Get a new token pair via the provided refresh token. This invalidates the token pair that is used. To prevent refresh token stealing, it detects if the refresh token is already used, and if so does the following two things:

  • Invalidates the session
  • Creates a compas.sessionStore.potentialLeakedSession job, with the digest of session duration and tokens used as the job 'data'.

Example:

import { sessionStoreRefreshTokens } from "@compas/store";

const settings = {
  accessTokenMaxAgeInSeconds: 5 * 60, // 5 minutes
  refreshTokenMaxAgeInSeconds: 24 * 60 * 60, // 24 hours
  signingKey: "secure key loaded from secure place",
};

const { error, value } = await sessionStoreRefreshTokens(
  newEventFromEvent(event),
  sql,
  settings,
  ctx.validatedBody.refreshToken,
);

if (error) {
  // handle error
} else {
  // return token pair to the caller
}

Errors:

  • validator.error -> thrown when sessionSettings has validator errors
  • error.server.internal -> if for some reason the JWT validating and signing library can't decode the refresh token, validate the provided refresh token or can't sign the new tokens.
  • sessionStore.verifyAndDecodeJWT.invalidToken -> when the token is not issued by this backend, or if it is edited by an unauthorized entity.
  • sessionStore.verifyAndDecodeJWT.expiredToken -> if the exp of the token before the current time.
  • sessionStore.refreshTokens.invalidRefreshToken -> when the decoded refresh token is not conforming the expected structure.
  • sessionStore.refreshTokens.invalidSession -> when no session can be found by the provided refresh token.
  • sessionStore.refreshTokens.revokedToken -> when the token is revoked, via for example sessionStoreInvalidate or when a new token pair is issued via sessionStoreRefreshTokens.

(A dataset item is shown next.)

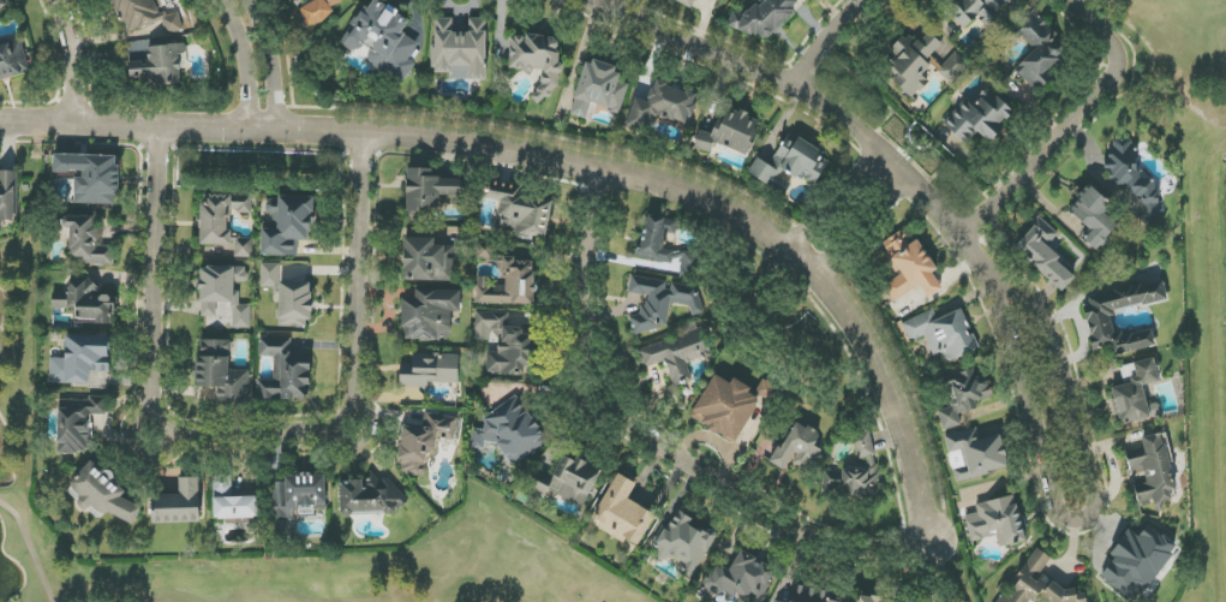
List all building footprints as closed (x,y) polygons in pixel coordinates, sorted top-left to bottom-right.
[(322,0),(300,6),(306,27),(324,21),(339,4),(344,2),(346,0),(322,0)] [(368,57),(365,62),(387,75),(389,72),(405,81),(416,64),(410,60),(419,44),(402,34),(410,20),(377,0),(368,0),(343,42),(368,57)] [(692,9),(696,0),(672,0),(692,9)] [(768,41),(795,13),(799,2),(799,1),(798,0),(754,0),(753,4),(742,16),(733,12),(728,26),(768,41)] [(947,12),(965,29),(979,15),(987,23),(1010,0),(958,0),(947,12)] [(1015,69),(1037,92),(1051,79),(1046,74),(1069,52),(1030,12),(1011,30),(1032,52),(1015,69)] [(178,14),(162,19),(167,35),(183,30),(178,14)] [(435,73),(450,74),(450,80),(486,81),(487,19),(470,18),(469,33),(453,33),(453,19),(436,18),(435,73)] [(951,84),(968,65),(937,36),(926,47),(909,31),(884,59),(900,74),(893,81),(912,99),(929,81),(922,75),(931,65),(951,84)] [(509,70),(538,73),(536,101),(555,102),(560,38),(511,35),(509,70)] [(31,73),(22,40),(0,45),(0,81),(31,73)] [(184,84),(182,45),(147,46),(148,62),(129,63),(130,78),(150,77),(150,85),(184,84)] [(628,84),(616,81),(620,69),(586,59),(570,115),(587,120),(592,105),(621,113),(628,84)] [(647,101),(636,97),(628,121),(651,129),(657,114),(688,125),(699,96),(655,80),(647,101)] [(990,144),(1005,130),(1001,126),(1014,113),(986,84),(944,125),(964,145),(978,131),(990,144)] [(711,154),(715,143),(747,155),(761,121),(725,107),(714,136),(701,131),(694,148),(711,154)] [(748,174),(785,196),(795,179),(813,189),(831,159),(788,134),(770,165),(757,157),(748,174)] [(1141,196),(1142,223),(1158,223),(1157,175),(1135,175),(1134,141),(1109,141),(1109,172),(1116,172),(1117,186),(1126,186),(1126,196),(1141,196)] [(74,204),(119,205),(120,156),(54,154),(54,173),(75,173),(74,204)] [(441,179),(441,169),(407,169),(407,219),(431,219),(431,208),(440,208),(440,196),(464,196),(464,179),(441,179)] [(17,171),(0,171),(0,221),(17,221),(17,171)] [(1111,206),(1090,186),(1068,209),(1092,232),(1084,240),(1096,251),(1119,226),(1105,213),(1111,206)] [(201,245),(231,245),(231,213),(251,213),(252,196),(202,195),(201,245)] [(636,257),(668,264),(667,270),(689,275),(694,255),(664,248),(668,233),(674,234),(677,221),(647,215),(645,223),(643,223),(636,257)] [(93,217),(68,217),(68,254),(79,254),(79,265),(111,265),(111,247),(100,247),(100,229),(93,229),(93,217)] [(1046,248),(1058,234),(1041,218),(1014,248),(1062,292),(1076,276),(1046,248)] [(943,290),(933,273),(935,272),(910,227),(881,243),(900,277),(884,285),(893,302),(921,286),(927,299),(943,290)] [(453,246),(435,246),(435,238),(405,238),(404,281),(453,281),(453,246)] [(234,257),(250,258),(251,240),(235,239),(234,257)] [(535,305),(536,260),(504,259),(504,286),(490,286),(490,277),(478,277),(477,303),(535,305)] [(280,264),(261,263),(261,287),(279,288),(280,264)] [(201,318),(218,317),(217,303),(226,303),(227,317),(230,317),(230,329),(251,328),(250,305),(238,305),(237,283),(247,283),(247,266),(200,268),(201,318)] [(667,327),(671,303),(690,306),(692,316),(703,314),(697,287),(672,283),(665,282),(632,276),(629,293),(645,296),(642,314),(630,317),(634,335),(667,327)] [(52,317),(113,318),(113,295),(98,295),(98,281),(67,280),(67,293),(53,293),(52,317)] [(1167,301),(1164,281),(1109,290),(1111,298),(1084,302),(1092,350),(1114,347),(1115,354),(1155,348),(1152,329),(1115,336),(1111,310),(1167,301)] [(311,283),(280,282),(279,326),(310,327),(311,283)] [(452,312),(460,313),(461,291),(416,289),(416,300),(404,300),(403,339),(451,340),(452,312)] [(961,310),(937,320),(933,310),(902,323),(911,343),(925,336),(933,356),(943,352),(947,363),(980,349),(974,335),(972,336),(961,310)] [(487,374),(525,374),(525,366),(534,366),(535,335),(522,335),(522,327),(509,327),(510,313),(476,312),(475,341),(498,341),(498,353),(487,352),(487,374)] [(638,348),(644,368),(666,362),(672,386),(692,381),(687,361),(708,356),(702,331),(638,348)] [(50,358),(50,383),(90,384),(90,372),(110,373),(111,336),(66,335),(66,358),(50,358)] [(259,399),(309,400),(310,355),(291,354),(291,339),(260,339),(260,357),(275,358),(275,381),(259,380),(259,399)] [(249,370),(230,370),(230,341),(198,340),(198,388),(219,388),(219,400),(249,400),(249,370)] [(427,384),(459,383),(458,354),(413,355),(414,364),(400,364),(400,388),(428,388),(427,384)] [(1161,415),(1158,403),(1148,405),(1143,386),(1161,382),(1155,358),(1133,363),(1137,381),(1109,387),(1118,425),(1161,415)] [(943,431),(962,426),(959,414),(978,409),(977,402),(990,398),(984,376),(976,379),(973,369),(944,377),(952,407),(938,410),(943,431)] [(737,444),(768,389),(760,384),(756,392),(733,379),(730,383),(715,374),(690,418),(737,444)] [(512,465),(549,441),(541,429),(541,431),(518,395),(485,416),(485,430),(472,429),(471,444),(474,448),(485,449),(485,443),(499,444),(512,465)] [(59,398),(58,453),(90,454),(91,414),(106,415),(106,400),(59,398)] [(458,418),(425,414),(423,429),(404,427),(397,473),(425,477),(428,453),(436,454),(438,438),(455,441),(458,418)] [(821,450),(814,446),(821,435),(797,422),(782,449),(779,447),(770,463),(785,471),(794,454),(814,464),(821,450)] [(956,482),(1010,469),(1001,435),(980,440),(977,427),(944,436),(956,482)] [(856,460),(866,459),(867,469),(831,473),(834,495),(878,490),(871,432),(853,434),(856,460)] [(1161,433),(1141,438),(1144,449),(1126,453),(1130,472),(1143,469),(1146,482),(1134,485),(1139,507),(1157,503),(1157,504),(1177,499),(1161,433)] [(600,470),(563,454),(554,476),(538,470),(529,491),(545,498),(548,492),(585,507),(600,470)] [(142,512),(123,496),(126,491),(111,480),(113,478),(91,460),(68,489),(90,507),(94,502),(128,529),(142,512)] [(656,515),(628,499),(637,484),(618,473),(592,519),(602,525),(600,530),(625,544),(627,540),(638,546),(656,515)] [(199,478),(179,478),(180,495),(153,496),(153,524),(200,522),(199,478)] [(340,480),(341,514),(400,512),(399,478),(340,480)] [(258,496),(213,498),(214,519),(258,518),(258,496)] [(971,542),(997,536),(999,548),(1026,541),(1015,496),(976,505),(978,513),(965,516),(971,542)] [(693,576),(718,536),(677,510),(656,544),(661,547),(657,554),(693,576)] [(1146,592),(1178,548),(1148,525),(1139,537),(1129,530),(1110,555),(1115,558),(1101,578),(1127,597),(1137,585),(1146,592)] [(1049,601),(1086,601),(1087,601),(1042,571),(1051,558),(1036,548),(1018,575),(1020,576),(1002,601),(1034,601),(1039,595),(1049,601)] [(714,563),(699,594),(712,600),(716,590),(735,599),(736,597),(747,601),(761,601),(776,570),(739,552),(731,571),(714,563)] [(838,595),(791,588),(789,601),(837,601),(838,595)]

sessionStoreCleanupExpiredSessions

Cleanup tokens that are expired / revoked longer than 'maxRevokedAgeInDays' days ago. Also removes the session if no tokens exist anymore. Note that when tokens are removed, Compas can't detect refresh token reuse, which hints on session stealing. A good default may be 45 days.

Session transport

Compas also supports ways of transporting the JWT's. For now limited to reading from the HTTP Authorization header.

SessionTransportSettings

An object that is expected by some session transport functions. Most of the properties have sensible defaults and are thus optional, but allow overriding.

  • sessionStoreSettings (SessionStoreSettings): Specify the session store settings, this is passed to sessionStoreGet and helps decoding and verifying tokens.

The above properties are all required.

  • enableHeaderTransport (boolean): Enable or disable using the 'Authorization' header for access token transport. Defaults to true.

Transports are checked in the above order, and at least one transport needs to be enabled.

sessionTransportLoadFromContext

Tries to load the session based on the provided context and options.

If enableHeaderTransport is set, the Authorization header is read first. The value is expected to be in the Bearer $accessToken format. When a token is found in the header, it is passed to sessionStoreGet and the result is returned. If no access token is found, the following steps are taken.

Example:

import { sessionTransportLoadFromContext } from "@compas/store";
import { getApp } from "@compas/server";

const sessionStoreSettings = {
  accessTokenMaxAgeInSeconds: 5 * 60, // 5 minutes
  refreshTokenMaxAgeInSeconds: 24 * 60 * 60, // 24 hours
  signingKey: "secure key loaded from secure place",
};

const sessionTransportSettings = {
  sessionStoreSettings, // use defaults
};

const app = getApp();
app.use(async (ctx, next) => {
  const { error, value: session } = await sessionTransportLoadFromContext(
    newEventFromEvent(ctx.event),
    sql,
    ctx,
    sessionTransportSettings,
  );

  if (error) {
    // handle error
  } else {
    // return token pair to the caller
  }
});

Errors:

  • Infers all errors from sessionStoreGet
  • error.server.internal -> if the provided SessionTransportSettings are invalid.